ESCONDIDO — The city is annexing a property in North Escondido where a 20-unit residential subdivision will take over a vacant lot along North Ash Street between Stanley and Lehner avenues.

The Escondido City Council approved the 20-lot subdivision located at 0 Ash Street, which will be annexed into the city along with an existing property located at 508 Stanley Avenue. The homes will include 19 market rate and one affordable home for a very low-income household constructed with similar quality materials as the market rate homes by Habitat for Humanity.

The project applicant, Escondido North, LLC, also applied for the nearby Conway subdivision project earlier this year, which will also include affordable housing constructed by Habitat for Humanity.

Through the state’s density bonus law, the project is entitled to up to 21 units, which is four more than the 17 base units allowed under local ordinances, plus waivers and concessions to make the project more affordable for the developer. The applicant is proposing to build 20 units with several waivers reducing lot size, setbacks and yard space, plus the elimination of an underground utility requirement.

Prior to the council’s approval, the Planning Commission approved the subdivision in late May with a few conditions, including requiring the developer to pay $12,500 per lot in fair share costs to the neighborhood’s North Broadway Deficiency Area, created in 1994 to facilitate development in an area lacking necessary infrastructure for development and address its drainage and street issues.

Ivan Flores, associate planner with the city, noted the collected deficiency area fees paid for the sidewalks and streetlights at the intersection of Vista Avenue and Ash Street.

Dave Ferguson, an attorney representing the developer, questioned the validity of the deficiency area fee and requested that condition be removed.
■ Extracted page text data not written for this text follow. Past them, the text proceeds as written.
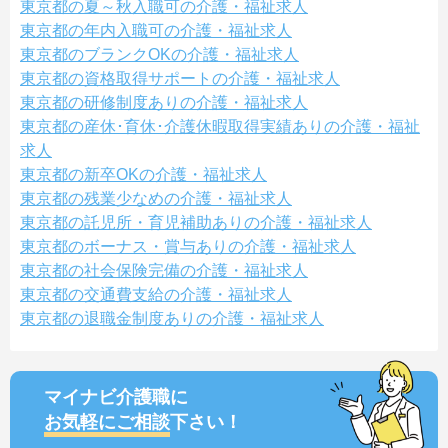
東京都の夏～秋入職可の介護・福祉求人
東京都の年内入職可の介護・福祉求人
東京都のブランクOKの介護・福祉求人
東京都の資格取得サポートの介護・福祉求人
東京都の研修制度ありの介護・福祉求人
東京都の産休･育休･介護休暇取得実績ありの介護・福祉
求人
東京都の新卒OKの介護・福祉求人
東京都の残業少なめの介護・福祉求人
東京都の託児所・育児補助ありの介護・福祉求人
東京都のボーナス・賞与ありの介護・福祉求人
東京都の社会保険完備の介護・福祉求人
東京都の交通費支給の介護・福祉求人
東京都の退職金制度ありの介護・福祉求人
マイナビ介護職に
お気軽にご相談
下さい！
However, the condition remained in the council’s final, unanimous vote of approval.

City Attorney Michael McGuinness explained that the city is annexing the property into the city, not into the deficient area.

“You’re being asked to annex the project into the city, and part of that is asking them to pay their fair share contribution,” McGuinness said.
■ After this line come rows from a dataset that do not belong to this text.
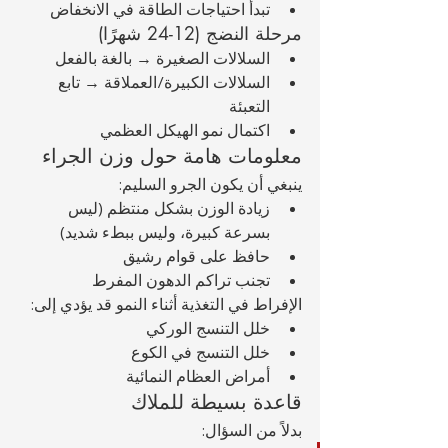
تبدأ احتياجات الطاقة في الانخفاض
مرحلة النضج (12-24 شهرًا)
السلالات الصغيرة → بالغة بالفعل
السلالات الكبيرة/العملاقة → تابع 
التعبئة
اكتمال نمو الهيكل العظمي
معلومات هامة حول وزن الجراء
ينبغي أن يكون الجرو السليم:
زيادة الوزن بشكل منتظم (ليس 
بسرعة كبيرة، وليس ببطء شديد)
حافظ على قوام رشيق
تجنب تراكم الدهون المفرط
الإفراط في التغذية أثناء النمو قد يؤدي إلى:
خلل التنسج الوركي
خلل التنسج في الكوع
أمراض العظام النمائية
قاعدة بسيطة للملاك
بدلاً من السؤال:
The city attorney also noted that staff believes the $12,500 value per lot is undervalued in regard to the costs associated with the existing deficiencies associated with the project.

Resident Maria Escobedo, whose property backs up against the west side of the project area, wants to see the density reduced back to its 17 base units and have Lehner Avenue opened up for through traffic.

“It would help with traffic calming,” Escobedo said.

The project proposes to place its entrance on Lehner Avenue and end in a cul-de-sac.

It will take approximately four or five years before the final buildout of the project is complete.